A description so dismal it conjures visions of Dante’s “Inferno.”
But those images depict the Pittsburgh of December 1866 that writer James Parton witnessed and conveyed in his story, “Pittsburg,” published in the January 1868 edition of The Atlantic Monthly.
Parton penned his immortal comparison of Pittsburgh as “hell with the lid taken off” in that article, reporting the view of the region’s mills, foundries and factories from a perch atop a hill overlooking the city.
Some have interpreted Parton’s metaphor as a positive: a compliment to the region’s industrial might.
Perhaps, said Arthur Ziegler, president of the Pittsburgh History & Landmarks Foundation in Station Square. “But it doesn’t sound like a place you’d want to move to,” he said.

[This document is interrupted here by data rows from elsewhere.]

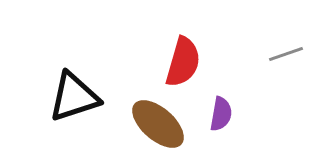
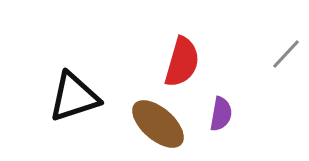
gray line: rotated 28 degrees counterclockwise
red semicircle: moved 1 px left
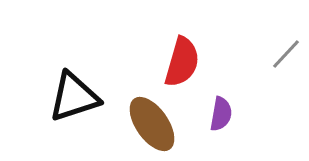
brown ellipse: moved 6 px left; rotated 14 degrees clockwise
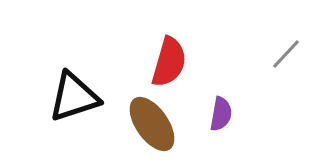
red semicircle: moved 13 px left
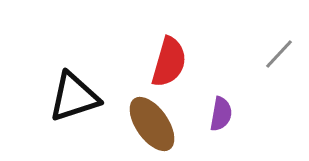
gray line: moved 7 px left
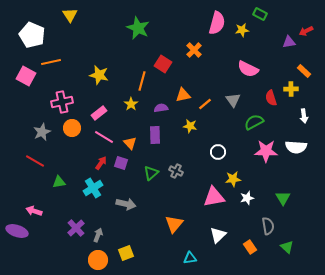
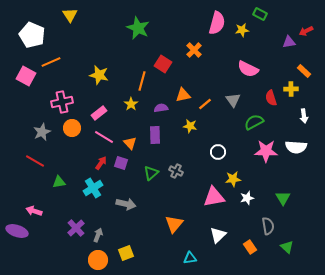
orange line at (51, 62): rotated 12 degrees counterclockwise
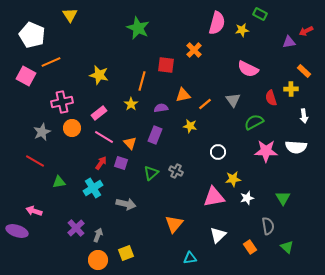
red square at (163, 64): moved 3 px right, 1 px down; rotated 24 degrees counterclockwise
purple rectangle at (155, 135): rotated 24 degrees clockwise
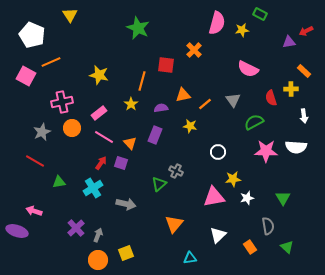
green triangle at (151, 173): moved 8 px right, 11 px down
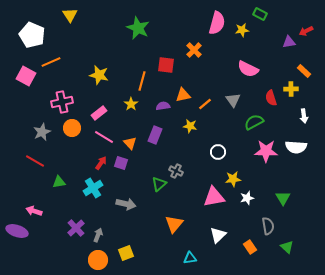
purple semicircle at (161, 108): moved 2 px right, 2 px up
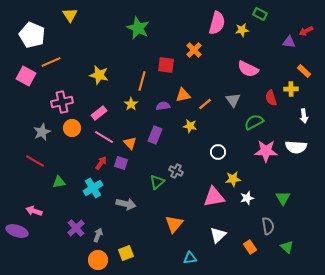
purple triangle at (289, 42): rotated 16 degrees clockwise
green triangle at (159, 184): moved 2 px left, 2 px up
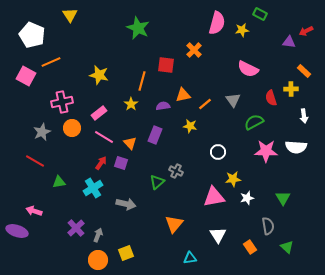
white triangle at (218, 235): rotated 18 degrees counterclockwise
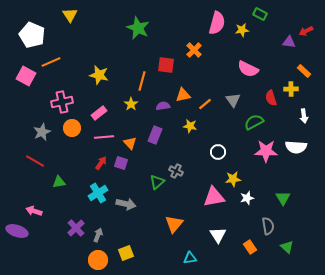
pink line at (104, 137): rotated 36 degrees counterclockwise
cyan cross at (93, 188): moved 5 px right, 5 px down
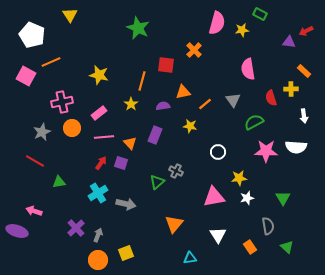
pink semicircle at (248, 69): rotated 55 degrees clockwise
orange triangle at (183, 95): moved 3 px up
yellow star at (233, 179): moved 6 px right, 1 px up
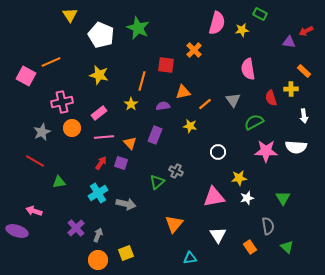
white pentagon at (32, 35): moved 69 px right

Wrote Parton of the Pittsburgh he witnessed that day:
“The entire space lying between the hills was filled with blackest smoke, from out of which the hidden chimneys sent forth tongues of flame, while from the depths of the abyss, came up the noise of hundreds of steam-hammers. There would be moments when no flames were visible; but soon the wind would force the smoky curtains aside, and the whole black expanse would be dimly lighted with dull wreaths of fire… if any one would enjoy a spectacle as striking as Niagara, he may do so by simply walking up a long hill to Cliff Street in Pittsburg, and looking over into — hell with the lid taken off.”

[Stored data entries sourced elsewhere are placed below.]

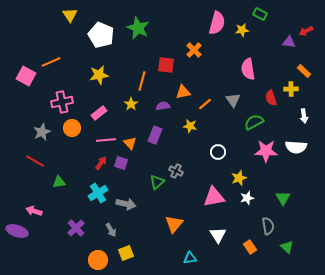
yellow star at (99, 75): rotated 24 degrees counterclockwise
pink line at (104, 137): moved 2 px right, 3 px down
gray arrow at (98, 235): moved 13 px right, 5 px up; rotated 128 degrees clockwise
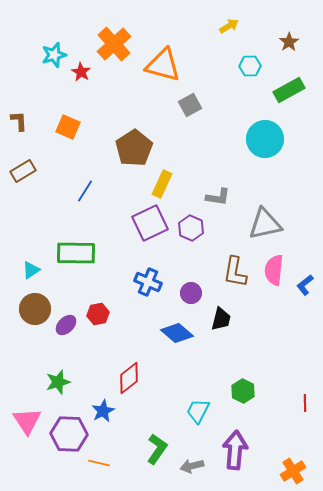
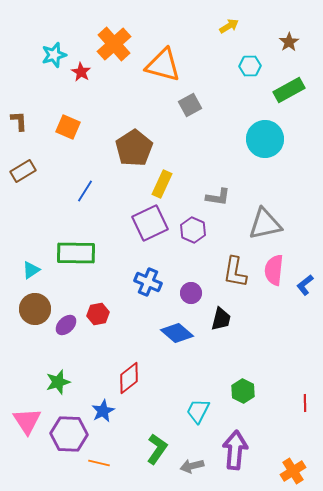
purple hexagon at (191, 228): moved 2 px right, 2 px down
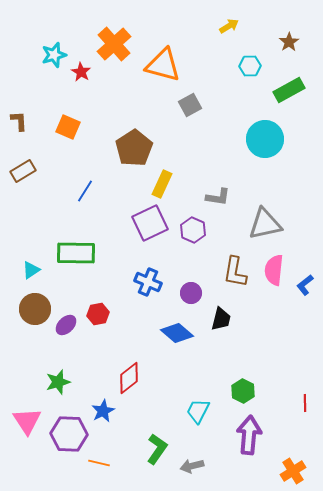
purple arrow at (235, 450): moved 14 px right, 15 px up
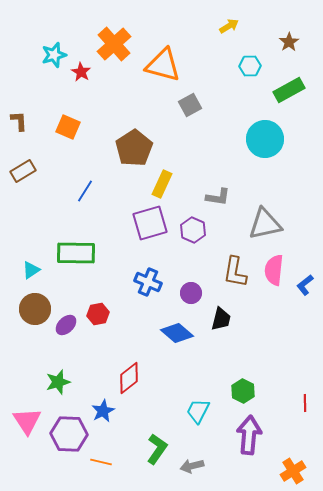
purple square at (150, 223): rotated 9 degrees clockwise
orange line at (99, 463): moved 2 px right, 1 px up
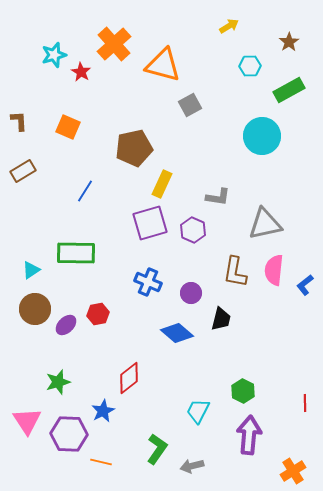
cyan circle at (265, 139): moved 3 px left, 3 px up
brown pentagon at (134, 148): rotated 21 degrees clockwise
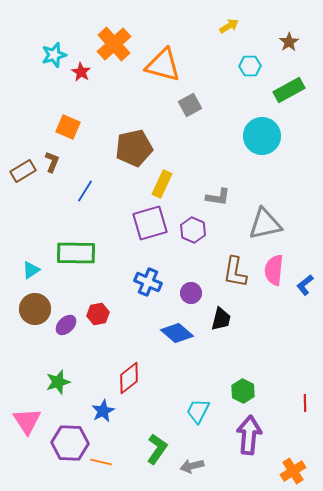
brown L-shape at (19, 121): moved 33 px right, 41 px down; rotated 25 degrees clockwise
purple hexagon at (69, 434): moved 1 px right, 9 px down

Ziegler said the open-hearth steel mills and coke ovens belched smoke and pollution and caused the skies to glow red every night.
“His comment was at least half-negative because he used the word ‘hell,’ not ‘heaven,’” Ziegler said.

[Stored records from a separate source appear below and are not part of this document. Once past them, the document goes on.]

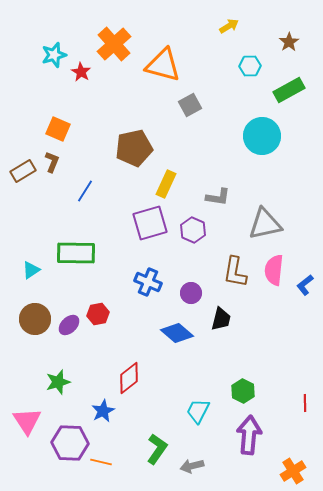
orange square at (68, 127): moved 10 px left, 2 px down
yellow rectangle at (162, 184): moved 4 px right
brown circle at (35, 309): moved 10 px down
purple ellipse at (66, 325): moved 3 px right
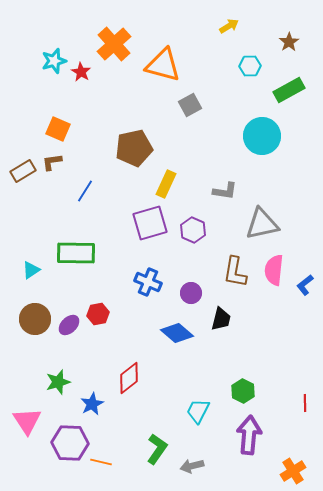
cyan star at (54, 55): moved 6 px down
brown L-shape at (52, 162): rotated 120 degrees counterclockwise
gray L-shape at (218, 197): moved 7 px right, 6 px up
gray triangle at (265, 224): moved 3 px left
blue star at (103, 411): moved 11 px left, 7 px up
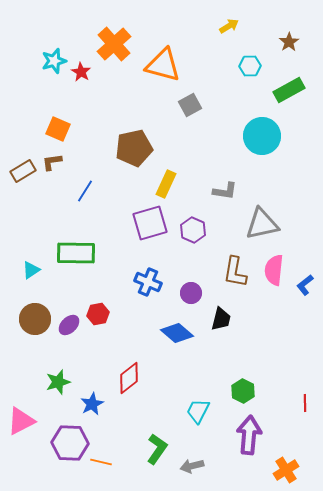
pink triangle at (27, 421): moved 6 px left; rotated 36 degrees clockwise
orange cross at (293, 471): moved 7 px left, 1 px up
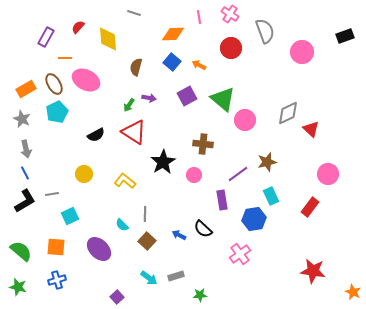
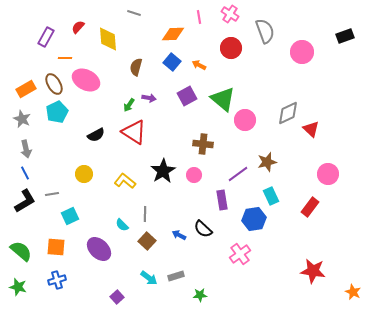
black star at (163, 162): moved 9 px down
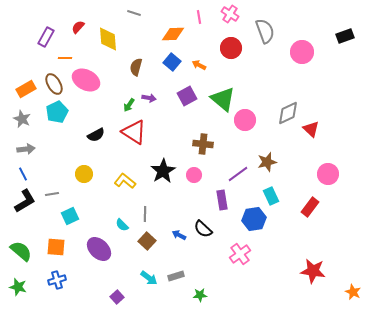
gray arrow at (26, 149): rotated 84 degrees counterclockwise
blue line at (25, 173): moved 2 px left, 1 px down
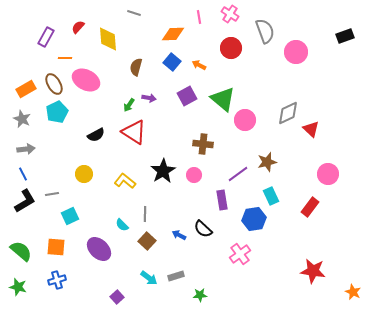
pink circle at (302, 52): moved 6 px left
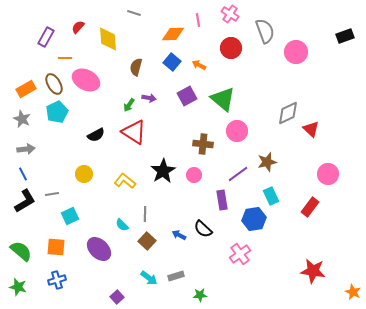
pink line at (199, 17): moved 1 px left, 3 px down
pink circle at (245, 120): moved 8 px left, 11 px down
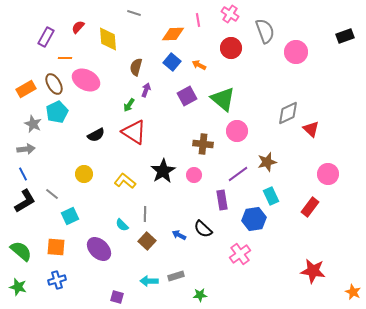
purple arrow at (149, 98): moved 3 px left, 8 px up; rotated 80 degrees counterclockwise
gray star at (22, 119): moved 11 px right, 5 px down
gray line at (52, 194): rotated 48 degrees clockwise
cyan arrow at (149, 278): moved 3 px down; rotated 144 degrees clockwise
purple square at (117, 297): rotated 32 degrees counterclockwise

But Marilyn Holt, manager of the Pennsylvania Department at the Carnegie Library, said she doesn’t believe Parton meant to be disparaging.
“He was talking about a spectacle that rivals Niagara Falls, an industrial view with a magnificence of its own,” Holt said.
Pittsburghers of that time used to argue if the smoke was good for you. It killed malaria, they said. It saved the eyesight because the near-constant darkness ensured no glare.
Still, for some insight on Parton’s opinion on the scene he made famous, one must read just a few sentences further.
“The first feeling of the stranger is one of compassion for the people who are compelled to live in such an atmosphere.”